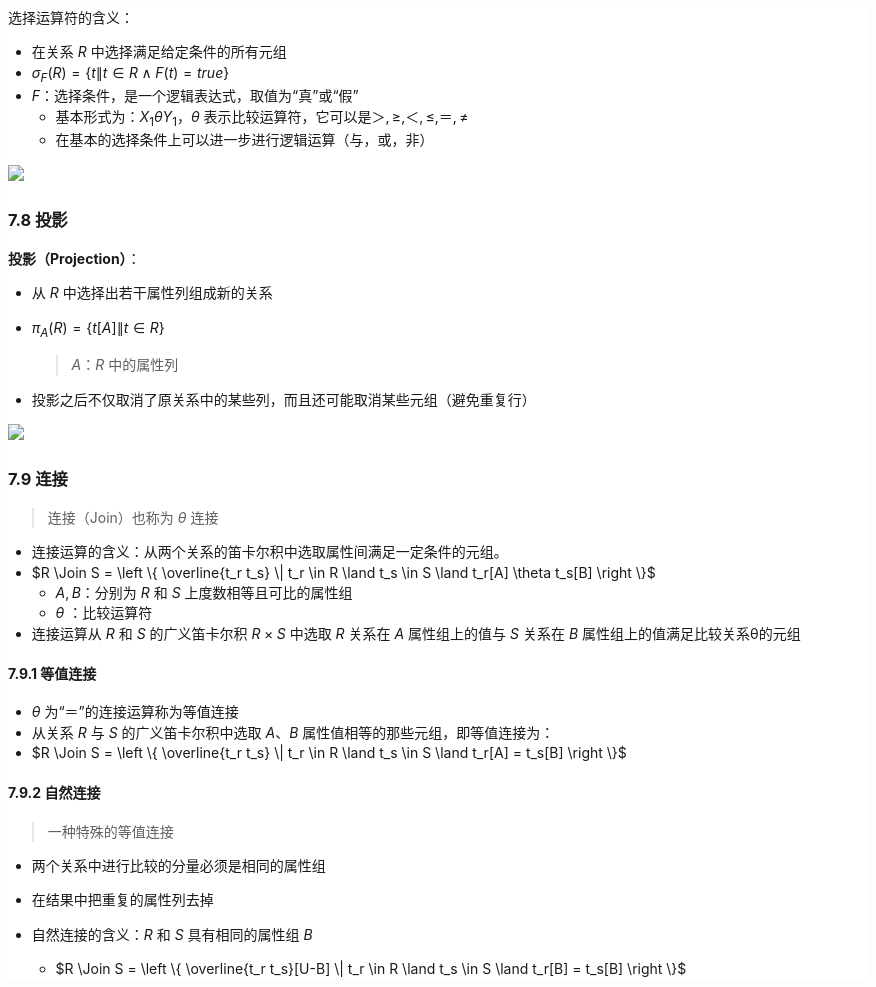 选择运算符的含义：

* 在关系 $R$ 中选择满足给定条件的所有元组
* $\sigma_F(R) = \left \{t \| t \in R \land F(t)= true \right \}$
* $F$：选择条件，是一个逻辑表达式，取值为“真”或“假”
	* 基本形式为：$X_1 \theta Y_1$，$\theta$ 表示比较运算符，它可以是$＞, \ge,＜, \le, ＝, \ne$
	* 在基本的选择条件上可以进一步进行逻辑运算（与，或，非）

![](https://s2.loli.net/2022/02/23/TNROxyeCmKL3b7A.png)



### 7.8 投影

**投影（Projection）**：

* 从 $R$ 中选择出若干属性列组成新的关系

* $\pi_A(R) = \left \{ t[A] \| t \in R \right \}$

	>  $A$：$R$ 中的属性列 

* 投影之后不仅取消了原关系中的某些列，而且还可能取消某些元组（避免重复行）

![](https://s2.loli.net/2022/02/23/rOwcIUYNDFlxTMV.png)



### 7.9 连接

> 连接（Join）也称为 $\theta$ 连接

* 连接运算的含义：从两个关系的笛卡尔积中选取属性间满足一定条件的元组。
* $R \Join  S = \left \{ \overline{t_r t_s} \| t_r \in R \land t_s \in S \land t_r[A] \theta t_s[B]  \right \}$
	* $A,B$：分别为 $R$ 和 $S$ 上度数相等且可比的属性组
	* $\theta$ ：比较运算符
* 连接运算从 $R$ 和 $S$ 的广义笛卡尔积 $R \times S$ 中选取 $R$ 关系在 $A$ 属性组上的值与 $S$ 关系在 $B$ 属性组上的值满足比较关系θ的元组 



#### 7.9.1 等值连接

* $\theta$ 为“＝”的连接运算称为等值连接
* 从关系 $R$ 与 $S$ 的广义笛卡尔积中选取 $A$、$B$ 属性值相等的那些元组，即等值连接为：
* $R \Join  S = \left \{ \overline{t_r t_s} \| t_r \in R \land t_s \in S \land t_r[A] = t_s[B]  \right \}$



#### 7.9.2 自然连接

> 一种特殊的等值连接

* 两个关系中进行比较的分量必须是相同的属性组

* 在结果中把重复的属性列去掉

* 自然连接的含义：$R$ 和 $S$ 具有相同的属性组 $B$
	* $R \Join  S = \left \{ \overline{t_r t_s}[U-B] \| t_r \in R \land t_s \in S \land t_r[B] = t_s[B]  \right \}$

__Task objective__:
Would you please copy, word for word, everything above from the line containing "和 $S$ 上度数相等且可比的属性组" down to the line containing "的广义笛卡尔积中选取 $A$、$B$ 属性值相等的那些元组，即等值连接为：", those two lines included?

__Exercise response__:
	* $A,B$：分别为 $R$ 和 $S$ 上度数相等且可比的属性组
	* $\theta$ ：比较运算符
* 连接运算从 $R$ 和 $S$ 的广义笛卡尔积 $R \times S$ 中选取 $R$ 关系在 $A$ 属性组上的值与 $S$ 关系在 $B$ 属性组上的值满足比较关系θ的元组 



#### 7.9.1 等值连接

* $\theta$ 为“＝”的连接运算称为等值连接
* 从关系 $R$ 与 $S$ 的广义笛卡尔积中选取 $A$、$B$ 属性值相等的那些元组，即等值连接为：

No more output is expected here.